**Your assignment**. Carry the horse-training essay "Under Pressure" below forward from its last sentence.

**Document passage**.
────────

Under Pressure

Spicy and I were having one of our hour long arguments about getting into the trailer. He had two and a half feet on the ramp and was weaving his head around like an eel while I stood there, tap-tap-tapping his butt with the carriage whip. It's not that hard, I told myself. If you get in, I'll stop tapping you with the whip. Problem solved!

I should've realized then the gaping hole in Spicy's training.

But I didn't. I just kept tapping, more and more insistently, and he got more flustered, finally running me over as he leaped sideways off the ramp. I smacked him on the shoulder for trying to kill me with his escape and looked at him as he stood there, winter coat steaming and curly with sweat, his flanks actually trembling.

Do you see the hole yet? I still didn't.

That was the weekend I realized I didn't like how I was training, and that I wanted things to be different. I don't want my horse to be dark with sweat and terrified I'm going to smack him. I don't want him to run away from me when he sees me open the gate to his field.

I've thrown myself wholly into the reeducation of Spicy and really, myself. I got a new set of training books and I've been committing them to memory, watching videos, and reading articles. They all waved the flaw in Spicy's training in my face but I still didn't see it, so I started from the very beginning as if he were a halter broke weanling and went from there.

Our first two weeks of ground work were fantastic. His attitude completely changed. He's happy to see me - he even nickered at me! - and he's curious and easy to engage. I slowly started to step up what I was asking of him and then one day, in the dark on a rope circle on a fresh track of snow, I saw it.

────────

**Information shown**.
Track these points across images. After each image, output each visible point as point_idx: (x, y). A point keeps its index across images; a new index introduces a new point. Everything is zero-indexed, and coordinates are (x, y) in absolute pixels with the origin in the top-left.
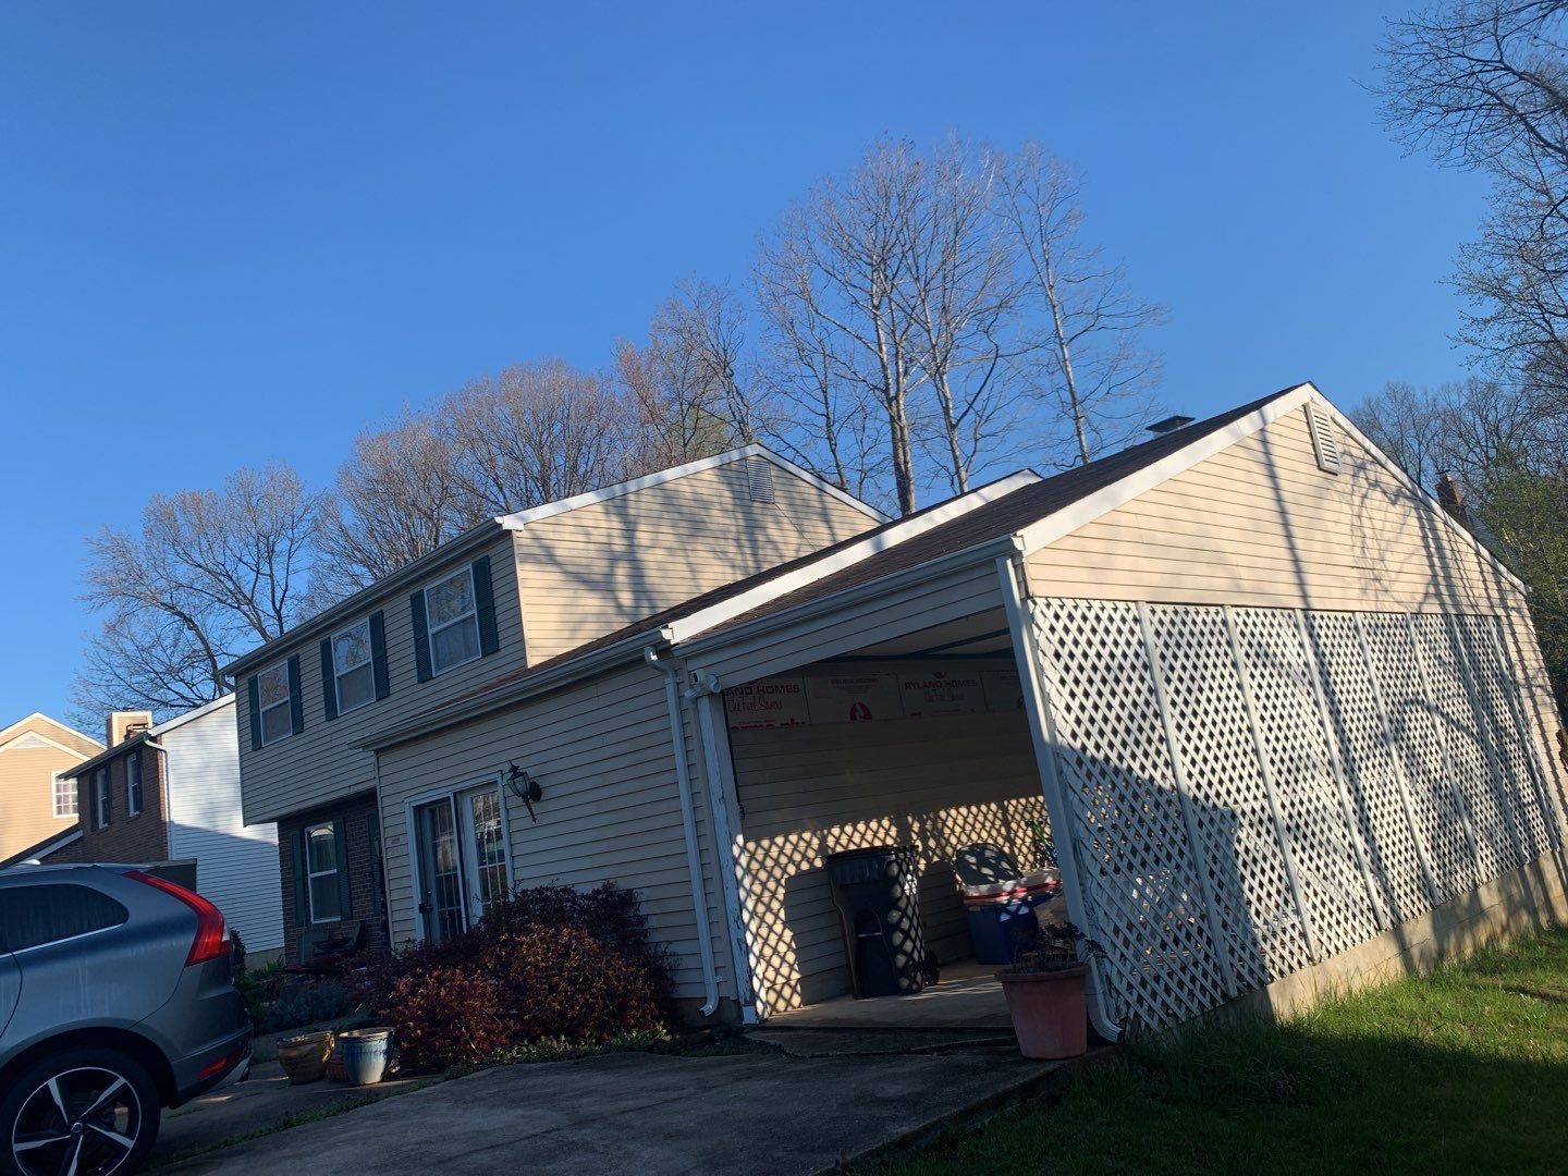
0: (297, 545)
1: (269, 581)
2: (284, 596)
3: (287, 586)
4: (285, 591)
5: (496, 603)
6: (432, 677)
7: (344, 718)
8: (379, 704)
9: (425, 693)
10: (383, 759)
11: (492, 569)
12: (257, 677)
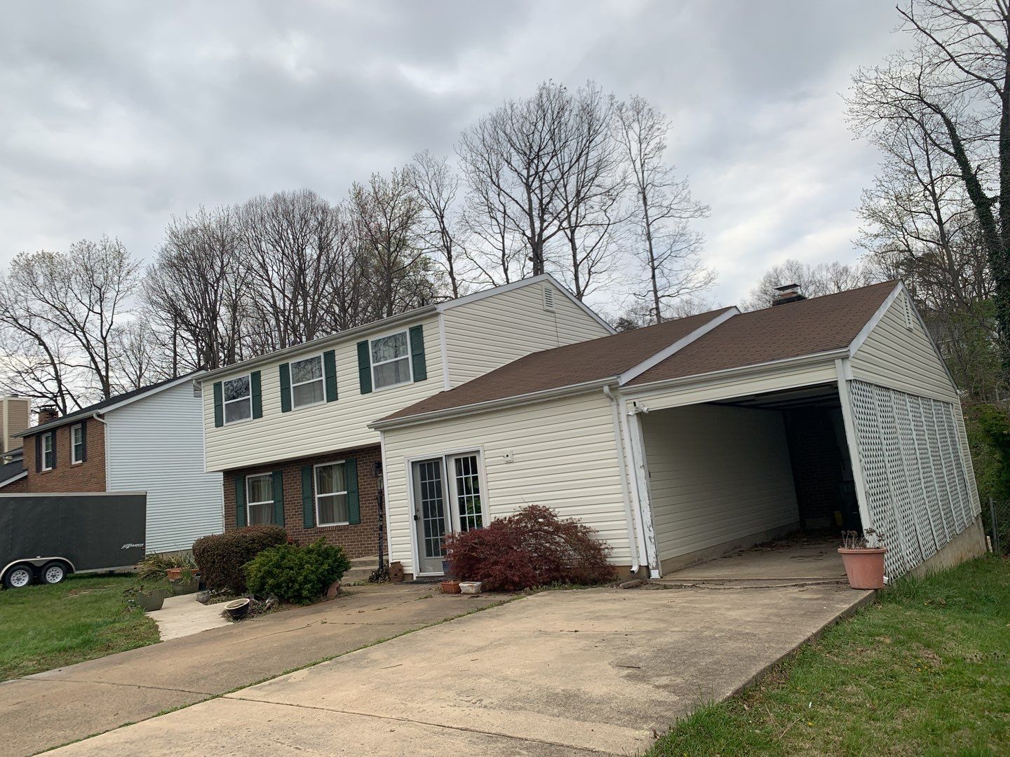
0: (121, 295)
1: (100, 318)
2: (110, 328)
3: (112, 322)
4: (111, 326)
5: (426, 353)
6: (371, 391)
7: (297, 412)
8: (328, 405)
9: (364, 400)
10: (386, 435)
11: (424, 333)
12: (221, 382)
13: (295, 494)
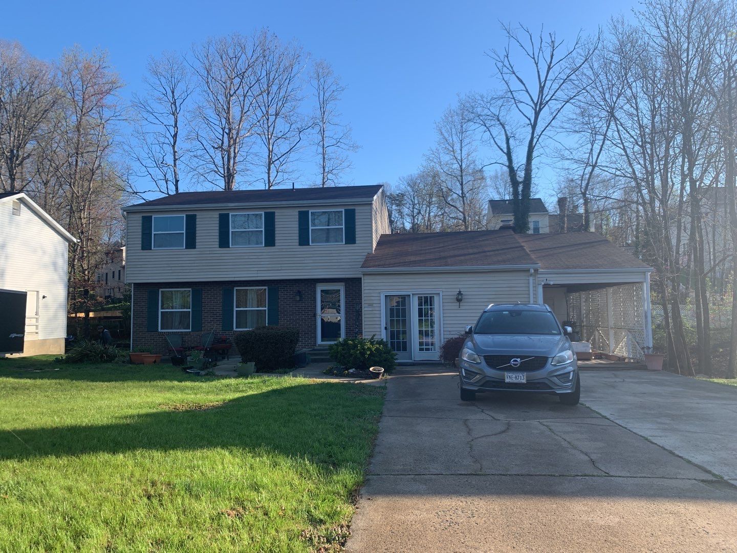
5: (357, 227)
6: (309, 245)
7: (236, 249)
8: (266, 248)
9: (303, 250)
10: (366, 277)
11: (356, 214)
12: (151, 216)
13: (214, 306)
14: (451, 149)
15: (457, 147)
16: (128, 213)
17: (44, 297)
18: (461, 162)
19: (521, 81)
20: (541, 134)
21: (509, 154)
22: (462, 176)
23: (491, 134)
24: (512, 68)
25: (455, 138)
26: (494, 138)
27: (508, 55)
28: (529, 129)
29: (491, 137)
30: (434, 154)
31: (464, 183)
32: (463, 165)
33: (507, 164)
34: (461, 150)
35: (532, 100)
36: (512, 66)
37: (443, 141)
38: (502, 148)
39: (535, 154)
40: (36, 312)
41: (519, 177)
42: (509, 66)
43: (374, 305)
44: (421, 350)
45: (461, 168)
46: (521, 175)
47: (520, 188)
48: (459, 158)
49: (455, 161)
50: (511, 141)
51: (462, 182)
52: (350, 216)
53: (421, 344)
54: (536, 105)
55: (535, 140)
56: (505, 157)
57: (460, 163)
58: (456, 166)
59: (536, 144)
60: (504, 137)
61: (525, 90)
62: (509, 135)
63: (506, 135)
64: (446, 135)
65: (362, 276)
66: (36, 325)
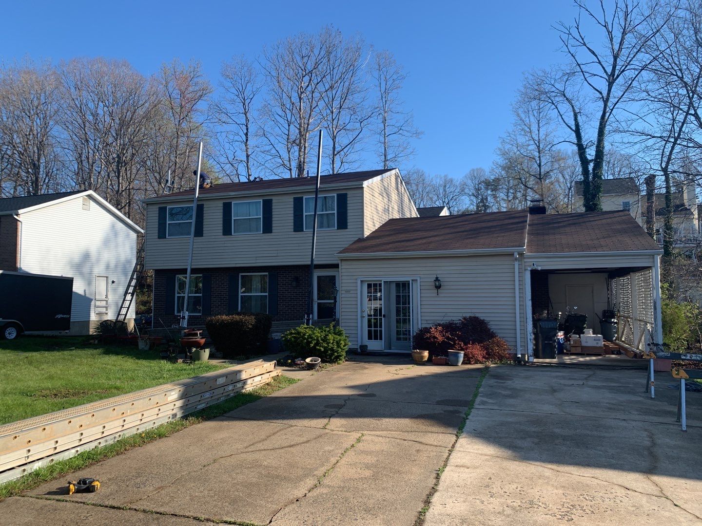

────────

**Expected output**.
I saw the hole.

Richard Maxwell, the author of my new favorite horse training books developed his own pressure release halter. I copied it by looking at all the pictures in the book and on this particular day I tried it for the first time. Spicy was out on a lunge line and was supposed to stop and change direction when I signaled. I had done all the homework up to this point so he should, in theory, know what I wanted.

He ignored my first instruction to woah and immediately got frenetic and started running. Max instructed when this happened to start pulling the horse in smaller on the circle until he stopped and faced me. I did so. There was still a lot of overwrought snorting and eye-rolling as the halter tightened on his face with every pull. I took a deep, icy breath and resolved myself to remain 'firm but fair', a mantra Max uses often. Spicy spun around me as I stood there, letting him figure it out. Suddenly I saw it click in his brain: if he stopped when I asked the halter didn't tighten on his face. Back out on the circle he went to repeat the exercise.

I asked him to halt and he did so immediately, swinging to face me. He took a deep, shuddering breath, and we both learned an invaluable lesson. Spicy wasn't trying to be naughty, even though it damn well looked like it. He just had no idea how to give to pressure, or that pressure was even asking him anything. Me tapping him on the butt with a whip meant nothing to him. I was just hitting him. He didn't know to try things to seek release from pressure. I'm not sure anyone ever told him. He's a biddable animal, so most likely people just shoved him around and held him where they wanted him because they could.

For a sensitive animal like a horse, particularly a Thoroughbred, being crushed under constant pressure doesn't make them brave. It doesn't help them learn. It's a quick means to a dirty end. You'll get your results, that one time, but the horse shut down already so he won't be able to access that information. 

I don't think I'll ever make the mistake of assuming that about a horse again. It takes two seconds to check if a horse understands pressure and release, and if it's not something they know it's something they'll need to know if they're going to succeed. I can see that hole in my past horses as clearly as I can see it with Spicy.

Now, instead of getting a view of his back end as he takes off across the field upon seeing me, I'm rewarded with this every day:


I'm chosing not to approach my realization of this shortcoming with guilt, I'm thinking positively of the horses I can help in the future, and the fair and solid relationships to come.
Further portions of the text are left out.